= What you need to do =
Repeat all entries exactly.

START Stored data

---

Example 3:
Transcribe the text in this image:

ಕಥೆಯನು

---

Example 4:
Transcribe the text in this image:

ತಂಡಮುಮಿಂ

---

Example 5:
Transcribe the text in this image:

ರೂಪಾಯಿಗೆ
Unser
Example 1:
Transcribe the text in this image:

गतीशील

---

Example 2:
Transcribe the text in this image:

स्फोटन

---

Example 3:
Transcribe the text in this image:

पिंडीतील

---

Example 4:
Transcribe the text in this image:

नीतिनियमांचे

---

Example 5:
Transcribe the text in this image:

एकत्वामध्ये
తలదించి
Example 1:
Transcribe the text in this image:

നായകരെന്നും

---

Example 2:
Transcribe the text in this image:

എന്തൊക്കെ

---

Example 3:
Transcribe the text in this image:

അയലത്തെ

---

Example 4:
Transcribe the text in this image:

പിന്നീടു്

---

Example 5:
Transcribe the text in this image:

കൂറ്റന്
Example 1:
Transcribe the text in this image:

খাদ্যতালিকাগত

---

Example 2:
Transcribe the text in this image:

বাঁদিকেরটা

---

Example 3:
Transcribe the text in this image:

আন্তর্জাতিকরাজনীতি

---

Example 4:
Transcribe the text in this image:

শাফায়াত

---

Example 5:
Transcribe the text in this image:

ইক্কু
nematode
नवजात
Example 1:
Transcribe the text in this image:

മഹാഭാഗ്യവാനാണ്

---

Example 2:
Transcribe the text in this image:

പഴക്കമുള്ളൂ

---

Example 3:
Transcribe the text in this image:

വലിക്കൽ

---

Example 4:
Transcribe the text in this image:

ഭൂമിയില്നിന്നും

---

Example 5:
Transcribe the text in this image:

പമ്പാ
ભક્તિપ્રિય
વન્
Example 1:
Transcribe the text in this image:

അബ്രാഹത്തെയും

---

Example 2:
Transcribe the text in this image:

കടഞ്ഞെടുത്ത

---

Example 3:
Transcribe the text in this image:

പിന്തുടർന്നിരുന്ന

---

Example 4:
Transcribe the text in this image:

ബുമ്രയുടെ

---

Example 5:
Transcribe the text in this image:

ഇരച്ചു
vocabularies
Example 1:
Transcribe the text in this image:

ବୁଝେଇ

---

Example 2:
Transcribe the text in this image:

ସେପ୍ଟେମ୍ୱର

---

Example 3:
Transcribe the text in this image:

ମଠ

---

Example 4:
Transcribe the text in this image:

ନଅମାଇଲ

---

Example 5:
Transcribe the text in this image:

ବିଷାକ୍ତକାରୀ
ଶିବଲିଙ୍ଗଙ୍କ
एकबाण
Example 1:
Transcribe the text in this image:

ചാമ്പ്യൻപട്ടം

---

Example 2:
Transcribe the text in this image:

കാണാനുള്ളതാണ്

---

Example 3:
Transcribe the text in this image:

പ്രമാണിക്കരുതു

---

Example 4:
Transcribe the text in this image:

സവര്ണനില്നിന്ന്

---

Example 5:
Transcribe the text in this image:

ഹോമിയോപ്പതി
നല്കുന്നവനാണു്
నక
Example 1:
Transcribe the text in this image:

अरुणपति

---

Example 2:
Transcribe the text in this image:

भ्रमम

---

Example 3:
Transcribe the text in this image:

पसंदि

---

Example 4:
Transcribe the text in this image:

END Stored data

= Exercise result =
---

Example 3:
Transcribe the text in this image:

ಕಥೆಯನು

---

Example 4:
Transcribe the text in this image:

ತಂಡಮುಮಿಂ

---

Example 5:
Transcribe the text in this image:

ರೂಪಾಯಿಗೆ
Unser
Example 1:
Transcribe the text in this image:

गतीशील

---

Example 2:
Transcribe the text in this image:

स्फोटन

---

Example 3:
Transcribe the text in this image:

पिंडीतील

---

Example 4:
Transcribe the text in this image:

नीतिनियमांचे

---

Example 5:
Transcribe the text in this image:

एकत्वामध्ये
తలదించి
Example 1:
Transcribe the text in this image:

നായകരെന്നും

---

Example 2:
Transcribe the text in this image:

എന്തൊക്കെ

---

Example 3:
Transcribe the text in this image:

അയലത്തെ

---

Example 4:
Transcribe the text in this image:

പിന്നീടു്

---

Example 5:
Transcribe the text in this image:

കൂറ്റന്
Example 1:
Transcribe the text in this image:

খাদ্যতালিকাগত

---

Example 2:
Transcribe the text in this image:

বাঁদিকেরটা

---

Example 3:
Transcribe the text in this image:

আন্তর্জাতিকরাজনীতি

---

Example 4:
Transcribe the text in this image:

শাফায়াত

---

Example 5:
Transcribe the text in this image:

ইক্কু
nematode
नवजात
Example 1:
Transcribe the text in this image:

മഹാഭാഗ്യവാനാണ്

---

Example 2:
Transcribe the text in this image:

പഴക്കമുള്ളൂ

---

Example 3:
Transcribe the text in this image:

വലിക്കൽ

---

Example 4:
Transcribe the text in this image:

ഭൂമിയില്നിന്നും

---

Example 5:
Transcribe the text in this image:

പമ്പാ
ભક્તિપ્રિય
વન્
Example 1:
Transcribe the text in this image:

അബ്രാഹത്തെയും

---

Example 2:
Transcribe the text in this image:

കടഞ്ഞെടുത്ത

---

Example 3:
Transcribe the text in this image:

പിന്തുടർന്നിരുന്ന

---

Example 4:
Transcribe the text in this image:

ബുമ്രയുടെ

---

Example 5:
Transcribe the text in this image:

ഇരച്ചു
vocabularies
Example 1:
Transcribe the text in this image:

ବୁଝେଇ

---

Example 2:
Transcribe the text in this image:

ସେପ୍ଟେମ୍ୱର

---

Example 3:
Transcribe the text in this image:

ମଠ

---

Example 4:
Transcribe the text in this image:

ନଅମାଇଲ

---

Example 5:
Transcribe the text in this image:

ବିଷାକ୍ତକାରୀ
ଶିବଲିଙ୍ଗଙ୍କ
एकबाण
Example 1:
Transcribe the text in this image:

ചാമ്പ്യൻപട്ടം

---

Example 2:
Transcribe the text in this image:

കാണാനുള്ളതാണ്

---

Example 3:
Transcribe the text in this image:

പ്രമാണിക്കരുതു

---

Example 4:
Transcribe the text in this image:

സവര്ണനില്നിന്ന്

---

Example 5:
Transcribe the text in this image:

ഹോമിയോപ്പതി
നല്കുന്നവനാണു്
నక
Example 1:
Transcribe the text in this image:

अरुणपति

---

Example 2:
Transcribe the text in this image:

भ्रमम

---

Example 3:
Transcribe the text in this image:

पसंदि

---

Example 4:
Transcribe the text in this image:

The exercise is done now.